W 14. kolejce II ligi piłki nożnej Znicz Pruszków zremisował na wyjeździe z Górnikiem Łęczna 2:2. Żółto-czerwoni są na 6. miejscu w tabeli.
Spotkanie zaczęło się od ataków gospodarzy, którzy próbowali pokonać Piotra Misztala. Na listę strzelców chcieli się wpisać Patryk Sysz i Dawid Dzięgielewski, ale bez efektu. Piłkarze Znicza nie pozostawali bierni i pokazali, że nie przyjechali do Łęcznej w celach turystycznych. Niewiele brakowało, aby Dariusz Zjawiński umieścił piłkę w siatce, jednak ta uderzyła w słupek.

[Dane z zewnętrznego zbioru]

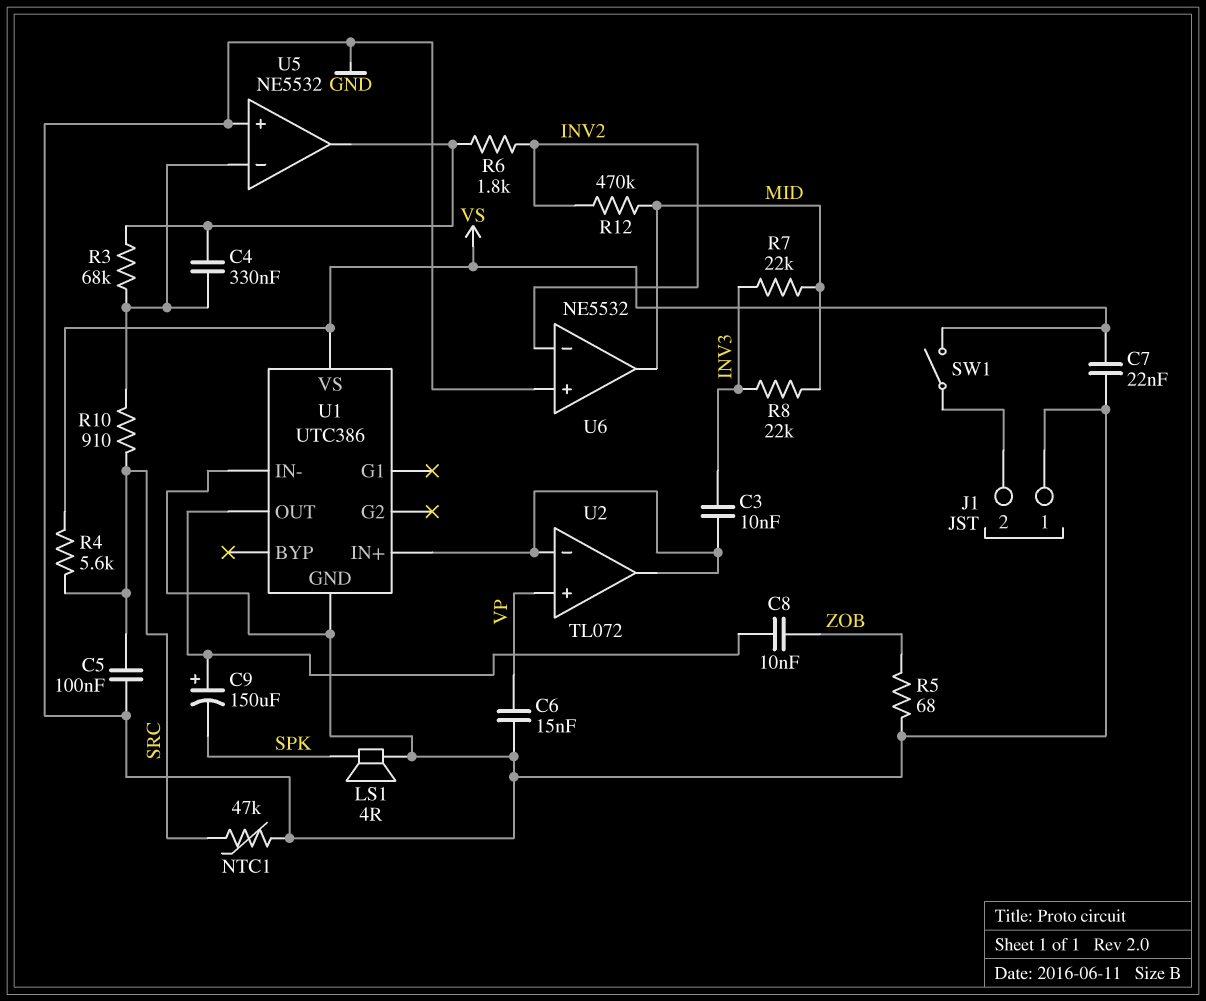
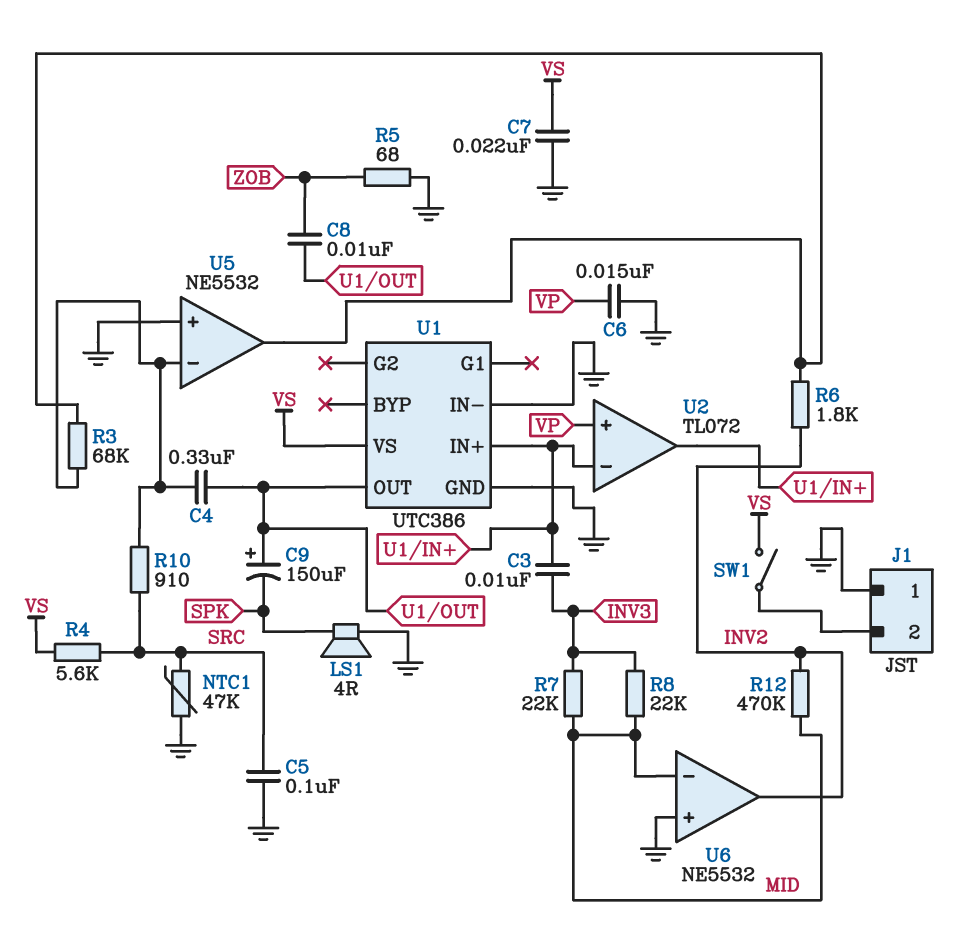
C4: 330nF (U5/in-, U5/out) -> 330nF (U1/OUT, U5/in-)
U6 pin in-: INV2 -> MID
U6 pin out: MID -> INV2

Do przerwy było 0:0, jednak druga części gry obfitowała w bramki. Wynik otworzył Marcin Bochenek i Górnik musiał ruszyć do odrabiania strat. W 54. minucie z dystansu przymierzył Szysz, a piłka wylądowała w okienku. Na murawie było ciekawie, drużyny postawiły na ofensywę. W 66. minucie krok w stronę zwycięstwa zrobił Znicz za sprawą Tarnowskiego. Plany żółto-czerwonym pokrzyżował Wojciechowski, który doprowadził do remisu. Była 71. minuta, ale do końca meczu więcej bramek nie padło.
Dla Znicza to szósty remis w sezonie, a czwarty na wyjeździe. Pruszkowska drużyna zgromadziła 21 punktów i do lidera, Widzewa Łódź, traci 12 oczek.